— What you have to do —
Please read the forum comments on Baltic history: in what year did Finland become independent, according to them?
╭─ Passage to read
According to Zhorin, Ukraine is losing its most combat-ready soldiers in Bakhmut daily, so there will be no one to run Western aircraft and tanks after the deliveries.
"Tanks, aircraft we will be able to find. And the kind of people who are dying now at the front while we wait for supplies, we won't be able to find."
Posted by: Norwegian | Feb 11 2023 19:51 utc | 33
In WW2, the Soviet Union added the Baltics which regained their independence also in 1989.
"The Ukraine" never appeared until 1917 when the victorious Germans (well Prussians, not Austrians) knocked Russia out of WW1.[...]
Barflies, any comment on these musings?
Posted by: John Marks | Feb 11 2023 17:56 utc | 8
A bit of a correction needed here.
Latia and Estonia also never existed as independent entities prior to 1917. They were independent between 1918 and 1940 and then since 1989.
Lithuania is the sole exception, being a proper country in the Middle Ages, and the other half of the Polish-Lithuanian Commonwealth.
But the other three (if you add Finland, which used to be grouped in the "Baltics" once upon a time) are modern constructs.
The idea of "Estonia" emerged in the 19th century. And it is fairly artificial -- it is really just Finnish speaking people who live on the southern side of the Gulf of Finland as opposed to on the northern side. Then the language started differentiating further, once an ethnic consciousness emerged. But at least it is somewhat homogeneous (aside from the large Russian population within the current territory).
Finnish speaking people also populated Ingria and Karelia, the regions south, east and north of St. Petersburg, and there are still some of them there, but they will be assimilated in the not too distant future.
Latvia was amalgamated somewhere in the early modern period from Curonians, Semigallians, Selonians and Latgalians, who were Baltic (i.e. Indo-European tribes) and the Livonians to the north, who were Finno-Ugric (i.e. not Indo-European), with not real tradition of proper statehood. And real nationalism is again, as is usually the case, a 19th-century phenomenon.
Finland also has a very short history of an independent nation, and probably wouldn't even exist today if it wasn't for Russia taking it away from Sweden -- the Swedes would have assimilated them by now. Same for Estonia, BTW, as in that alternative timeline Russia perhaps does not take Estonia either. Finland became independent in 1918, but it was already given a lot of autonomy for a century prior to that.
The only reason these countries are independent rather than having the same status as e.g. the Udmurts, the Mari, and all the other Finno-Ugric people who are buried deep in the Russian heartland is that they were on the periphery, which made it possible for Western powers to tear them off the Russian core. Quite literally -- without the Western intervention in the Russian Civil War the Bolsheviks likely manage to recover both the Baltics and Finland, and quite possibly don't have to set the whole SSR (with a right to secession) time bomb as a concession to nationalism.
╰─
╭─ Given data
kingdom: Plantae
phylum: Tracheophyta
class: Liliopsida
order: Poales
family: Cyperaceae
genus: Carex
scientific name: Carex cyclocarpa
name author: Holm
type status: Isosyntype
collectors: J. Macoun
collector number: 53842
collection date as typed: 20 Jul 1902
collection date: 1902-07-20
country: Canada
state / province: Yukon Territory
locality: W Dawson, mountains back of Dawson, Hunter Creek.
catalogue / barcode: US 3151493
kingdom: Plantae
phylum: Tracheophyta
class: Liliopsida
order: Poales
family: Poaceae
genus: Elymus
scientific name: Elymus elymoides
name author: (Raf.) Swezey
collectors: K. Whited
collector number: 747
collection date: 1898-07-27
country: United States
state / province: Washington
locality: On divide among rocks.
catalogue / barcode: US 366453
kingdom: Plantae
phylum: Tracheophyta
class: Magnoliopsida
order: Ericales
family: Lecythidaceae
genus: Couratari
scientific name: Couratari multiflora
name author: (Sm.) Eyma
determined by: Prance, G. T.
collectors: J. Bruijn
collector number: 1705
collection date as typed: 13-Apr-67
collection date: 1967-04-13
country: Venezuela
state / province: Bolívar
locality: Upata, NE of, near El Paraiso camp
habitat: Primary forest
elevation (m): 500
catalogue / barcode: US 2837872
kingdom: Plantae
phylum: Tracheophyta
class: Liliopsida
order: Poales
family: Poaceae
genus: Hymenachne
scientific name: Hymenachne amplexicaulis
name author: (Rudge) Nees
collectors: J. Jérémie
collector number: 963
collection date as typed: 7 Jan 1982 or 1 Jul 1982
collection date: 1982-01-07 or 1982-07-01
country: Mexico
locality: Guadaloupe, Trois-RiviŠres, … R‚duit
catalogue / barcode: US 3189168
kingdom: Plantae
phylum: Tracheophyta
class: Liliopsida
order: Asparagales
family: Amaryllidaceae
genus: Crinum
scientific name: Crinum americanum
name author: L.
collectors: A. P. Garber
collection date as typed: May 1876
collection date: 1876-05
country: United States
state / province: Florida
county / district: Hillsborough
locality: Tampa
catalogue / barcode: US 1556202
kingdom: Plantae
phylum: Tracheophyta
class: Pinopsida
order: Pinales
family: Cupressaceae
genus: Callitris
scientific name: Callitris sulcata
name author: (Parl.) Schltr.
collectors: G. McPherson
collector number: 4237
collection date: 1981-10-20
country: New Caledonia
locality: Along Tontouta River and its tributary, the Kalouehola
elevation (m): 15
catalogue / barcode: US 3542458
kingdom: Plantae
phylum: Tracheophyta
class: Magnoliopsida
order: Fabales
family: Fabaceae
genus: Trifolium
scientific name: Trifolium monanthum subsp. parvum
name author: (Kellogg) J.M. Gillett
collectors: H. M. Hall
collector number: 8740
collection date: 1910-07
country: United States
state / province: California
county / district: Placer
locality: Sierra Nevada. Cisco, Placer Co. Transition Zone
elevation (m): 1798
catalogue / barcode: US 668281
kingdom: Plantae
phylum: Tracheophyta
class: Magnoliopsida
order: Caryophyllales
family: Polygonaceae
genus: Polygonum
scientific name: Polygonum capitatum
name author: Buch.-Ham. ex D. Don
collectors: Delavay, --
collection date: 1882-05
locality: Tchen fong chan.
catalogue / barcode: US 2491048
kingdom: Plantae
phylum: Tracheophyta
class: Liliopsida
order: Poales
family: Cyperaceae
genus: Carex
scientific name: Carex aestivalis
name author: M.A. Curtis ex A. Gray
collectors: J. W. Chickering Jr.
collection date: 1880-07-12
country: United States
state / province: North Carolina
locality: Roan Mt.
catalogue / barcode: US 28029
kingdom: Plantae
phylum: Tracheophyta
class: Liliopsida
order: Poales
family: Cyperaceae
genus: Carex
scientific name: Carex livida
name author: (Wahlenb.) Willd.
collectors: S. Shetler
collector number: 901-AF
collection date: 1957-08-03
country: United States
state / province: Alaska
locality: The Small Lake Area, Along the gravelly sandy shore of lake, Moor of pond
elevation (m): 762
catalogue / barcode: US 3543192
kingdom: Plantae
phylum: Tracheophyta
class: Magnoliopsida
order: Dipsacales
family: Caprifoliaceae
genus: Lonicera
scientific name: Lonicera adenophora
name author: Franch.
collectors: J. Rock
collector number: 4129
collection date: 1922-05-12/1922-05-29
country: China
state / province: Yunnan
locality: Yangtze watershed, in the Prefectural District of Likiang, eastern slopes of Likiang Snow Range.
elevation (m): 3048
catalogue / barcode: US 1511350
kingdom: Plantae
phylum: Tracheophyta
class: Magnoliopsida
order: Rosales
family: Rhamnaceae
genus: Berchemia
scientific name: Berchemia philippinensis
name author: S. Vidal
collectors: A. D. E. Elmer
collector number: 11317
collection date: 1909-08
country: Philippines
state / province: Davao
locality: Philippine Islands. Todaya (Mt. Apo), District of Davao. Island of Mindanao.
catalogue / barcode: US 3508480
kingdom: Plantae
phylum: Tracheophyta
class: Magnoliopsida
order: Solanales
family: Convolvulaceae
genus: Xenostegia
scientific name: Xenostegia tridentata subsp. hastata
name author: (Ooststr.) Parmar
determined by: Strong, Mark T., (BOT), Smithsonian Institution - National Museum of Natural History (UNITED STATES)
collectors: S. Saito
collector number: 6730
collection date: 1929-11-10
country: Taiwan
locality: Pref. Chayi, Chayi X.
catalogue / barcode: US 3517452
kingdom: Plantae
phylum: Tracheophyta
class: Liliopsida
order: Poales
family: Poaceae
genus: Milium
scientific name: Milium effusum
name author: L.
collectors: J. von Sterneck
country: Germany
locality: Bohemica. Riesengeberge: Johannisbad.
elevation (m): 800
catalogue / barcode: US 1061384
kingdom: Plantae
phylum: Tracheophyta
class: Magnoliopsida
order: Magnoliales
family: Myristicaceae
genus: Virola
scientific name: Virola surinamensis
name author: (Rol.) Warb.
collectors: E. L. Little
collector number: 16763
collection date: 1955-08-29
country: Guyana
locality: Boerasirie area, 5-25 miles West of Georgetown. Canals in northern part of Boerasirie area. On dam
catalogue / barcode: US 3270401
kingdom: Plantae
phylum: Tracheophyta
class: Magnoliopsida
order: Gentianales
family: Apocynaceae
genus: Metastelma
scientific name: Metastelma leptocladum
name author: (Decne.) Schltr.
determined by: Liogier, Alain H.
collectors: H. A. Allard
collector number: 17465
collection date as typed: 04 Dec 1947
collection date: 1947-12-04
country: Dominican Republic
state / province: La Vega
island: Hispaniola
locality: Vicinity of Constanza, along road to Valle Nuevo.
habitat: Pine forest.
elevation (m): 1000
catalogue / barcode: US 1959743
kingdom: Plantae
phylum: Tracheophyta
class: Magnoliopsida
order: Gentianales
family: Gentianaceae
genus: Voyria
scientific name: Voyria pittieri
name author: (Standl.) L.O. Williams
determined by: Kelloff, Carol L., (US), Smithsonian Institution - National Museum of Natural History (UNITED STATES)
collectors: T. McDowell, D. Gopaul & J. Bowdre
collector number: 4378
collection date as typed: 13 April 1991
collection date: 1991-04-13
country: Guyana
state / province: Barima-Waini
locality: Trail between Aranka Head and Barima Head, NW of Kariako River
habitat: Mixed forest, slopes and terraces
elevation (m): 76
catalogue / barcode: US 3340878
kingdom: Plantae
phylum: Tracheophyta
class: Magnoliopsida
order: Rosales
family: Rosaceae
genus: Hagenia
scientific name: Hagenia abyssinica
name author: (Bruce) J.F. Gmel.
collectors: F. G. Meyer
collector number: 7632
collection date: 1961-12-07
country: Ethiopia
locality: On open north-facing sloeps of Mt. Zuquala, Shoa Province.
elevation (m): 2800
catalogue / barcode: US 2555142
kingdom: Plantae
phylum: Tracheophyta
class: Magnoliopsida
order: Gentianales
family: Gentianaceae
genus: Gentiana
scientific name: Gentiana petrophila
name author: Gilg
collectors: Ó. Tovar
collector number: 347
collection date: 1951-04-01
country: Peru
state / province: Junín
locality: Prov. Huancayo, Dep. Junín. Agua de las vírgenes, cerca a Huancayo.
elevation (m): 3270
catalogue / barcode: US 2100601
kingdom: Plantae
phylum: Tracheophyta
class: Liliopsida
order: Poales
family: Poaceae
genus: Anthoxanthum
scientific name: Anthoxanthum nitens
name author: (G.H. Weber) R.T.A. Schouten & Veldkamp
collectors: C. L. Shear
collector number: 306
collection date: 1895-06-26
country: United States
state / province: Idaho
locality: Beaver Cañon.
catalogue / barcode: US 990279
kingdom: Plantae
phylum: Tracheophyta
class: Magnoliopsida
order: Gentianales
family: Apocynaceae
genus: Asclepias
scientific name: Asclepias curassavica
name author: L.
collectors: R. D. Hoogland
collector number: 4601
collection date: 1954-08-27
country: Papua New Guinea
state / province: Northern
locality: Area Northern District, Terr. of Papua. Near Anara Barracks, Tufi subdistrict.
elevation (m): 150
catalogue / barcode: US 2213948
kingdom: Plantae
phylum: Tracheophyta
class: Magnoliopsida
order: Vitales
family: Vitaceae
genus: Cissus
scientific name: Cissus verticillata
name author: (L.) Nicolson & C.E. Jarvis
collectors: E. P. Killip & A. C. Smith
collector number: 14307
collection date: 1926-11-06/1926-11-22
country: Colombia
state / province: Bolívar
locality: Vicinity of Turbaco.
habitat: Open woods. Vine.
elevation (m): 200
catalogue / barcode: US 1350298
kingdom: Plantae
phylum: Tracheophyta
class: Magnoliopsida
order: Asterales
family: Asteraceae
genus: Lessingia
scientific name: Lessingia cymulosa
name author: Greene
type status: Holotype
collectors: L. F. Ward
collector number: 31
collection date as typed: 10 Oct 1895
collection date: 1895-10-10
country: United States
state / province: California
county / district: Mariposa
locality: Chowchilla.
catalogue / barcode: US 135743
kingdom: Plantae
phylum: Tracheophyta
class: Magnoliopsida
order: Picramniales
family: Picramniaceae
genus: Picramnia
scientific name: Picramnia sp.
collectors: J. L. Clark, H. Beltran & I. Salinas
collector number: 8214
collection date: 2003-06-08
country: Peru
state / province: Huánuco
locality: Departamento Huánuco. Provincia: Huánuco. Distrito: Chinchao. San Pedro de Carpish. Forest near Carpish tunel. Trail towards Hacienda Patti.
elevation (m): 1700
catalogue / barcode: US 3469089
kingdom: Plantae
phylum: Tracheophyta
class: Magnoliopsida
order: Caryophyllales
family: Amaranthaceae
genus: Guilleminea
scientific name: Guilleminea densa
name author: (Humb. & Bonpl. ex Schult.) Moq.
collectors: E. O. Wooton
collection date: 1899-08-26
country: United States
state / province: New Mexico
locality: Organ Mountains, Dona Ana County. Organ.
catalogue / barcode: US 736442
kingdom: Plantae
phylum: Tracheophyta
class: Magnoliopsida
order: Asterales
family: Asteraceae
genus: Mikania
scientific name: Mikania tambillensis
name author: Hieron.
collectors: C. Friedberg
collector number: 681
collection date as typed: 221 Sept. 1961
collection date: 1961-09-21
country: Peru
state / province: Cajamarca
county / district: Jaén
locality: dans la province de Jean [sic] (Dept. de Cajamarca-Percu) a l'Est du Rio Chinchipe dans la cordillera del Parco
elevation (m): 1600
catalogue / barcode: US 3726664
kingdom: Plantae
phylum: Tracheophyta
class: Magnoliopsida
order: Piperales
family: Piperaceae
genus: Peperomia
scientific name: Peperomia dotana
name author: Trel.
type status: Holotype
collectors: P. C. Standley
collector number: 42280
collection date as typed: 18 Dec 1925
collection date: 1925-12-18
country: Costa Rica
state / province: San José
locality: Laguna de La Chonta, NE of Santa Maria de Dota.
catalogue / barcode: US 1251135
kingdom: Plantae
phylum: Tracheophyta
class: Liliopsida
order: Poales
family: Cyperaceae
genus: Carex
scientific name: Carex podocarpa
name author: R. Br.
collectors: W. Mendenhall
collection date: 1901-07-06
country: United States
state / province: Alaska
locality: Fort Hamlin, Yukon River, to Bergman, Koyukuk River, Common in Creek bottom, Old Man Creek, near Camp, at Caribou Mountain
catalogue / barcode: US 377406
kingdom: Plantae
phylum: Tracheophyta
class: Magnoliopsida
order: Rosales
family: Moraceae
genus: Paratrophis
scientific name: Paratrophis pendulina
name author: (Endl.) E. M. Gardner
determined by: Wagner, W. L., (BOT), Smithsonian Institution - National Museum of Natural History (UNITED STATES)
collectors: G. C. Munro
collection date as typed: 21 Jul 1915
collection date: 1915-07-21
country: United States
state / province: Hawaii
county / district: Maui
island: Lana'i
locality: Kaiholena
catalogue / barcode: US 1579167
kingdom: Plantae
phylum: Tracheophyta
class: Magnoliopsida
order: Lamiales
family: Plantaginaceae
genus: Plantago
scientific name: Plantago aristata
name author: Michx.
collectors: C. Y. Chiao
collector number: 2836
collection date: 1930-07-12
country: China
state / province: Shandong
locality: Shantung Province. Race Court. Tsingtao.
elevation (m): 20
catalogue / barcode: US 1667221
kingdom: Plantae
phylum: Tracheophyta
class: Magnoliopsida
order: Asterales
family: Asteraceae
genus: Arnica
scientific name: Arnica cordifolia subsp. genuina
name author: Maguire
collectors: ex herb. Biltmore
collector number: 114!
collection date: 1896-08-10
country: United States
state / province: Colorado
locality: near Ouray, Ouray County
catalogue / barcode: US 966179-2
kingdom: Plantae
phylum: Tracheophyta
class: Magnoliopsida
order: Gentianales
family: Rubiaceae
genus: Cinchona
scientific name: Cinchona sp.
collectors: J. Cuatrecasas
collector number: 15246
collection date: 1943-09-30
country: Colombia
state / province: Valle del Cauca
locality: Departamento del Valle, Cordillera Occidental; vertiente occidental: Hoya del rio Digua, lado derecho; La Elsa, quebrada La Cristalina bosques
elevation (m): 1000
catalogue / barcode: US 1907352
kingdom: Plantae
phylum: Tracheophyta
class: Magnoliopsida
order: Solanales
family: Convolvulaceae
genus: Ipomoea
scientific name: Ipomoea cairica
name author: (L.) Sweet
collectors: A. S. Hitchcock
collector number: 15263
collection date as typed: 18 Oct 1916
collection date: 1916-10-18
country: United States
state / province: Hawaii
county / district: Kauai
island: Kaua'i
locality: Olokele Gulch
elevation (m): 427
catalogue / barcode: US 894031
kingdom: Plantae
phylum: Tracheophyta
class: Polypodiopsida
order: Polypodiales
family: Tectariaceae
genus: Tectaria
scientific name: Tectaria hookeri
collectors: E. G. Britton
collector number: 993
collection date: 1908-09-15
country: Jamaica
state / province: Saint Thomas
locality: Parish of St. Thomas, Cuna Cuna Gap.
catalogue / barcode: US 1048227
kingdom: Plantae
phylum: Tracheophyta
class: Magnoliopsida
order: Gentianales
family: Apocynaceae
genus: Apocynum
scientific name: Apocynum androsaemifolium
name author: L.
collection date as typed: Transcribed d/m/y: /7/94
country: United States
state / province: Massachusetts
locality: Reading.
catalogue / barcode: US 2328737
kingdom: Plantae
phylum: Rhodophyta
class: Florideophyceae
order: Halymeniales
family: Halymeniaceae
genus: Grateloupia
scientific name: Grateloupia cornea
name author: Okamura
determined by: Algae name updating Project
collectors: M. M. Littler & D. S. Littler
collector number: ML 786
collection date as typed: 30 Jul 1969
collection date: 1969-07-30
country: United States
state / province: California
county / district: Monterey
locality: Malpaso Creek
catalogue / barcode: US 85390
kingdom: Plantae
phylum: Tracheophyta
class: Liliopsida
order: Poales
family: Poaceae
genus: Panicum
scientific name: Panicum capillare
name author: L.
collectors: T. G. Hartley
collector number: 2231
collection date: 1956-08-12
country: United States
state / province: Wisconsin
╰─
— Finished exercise —
1918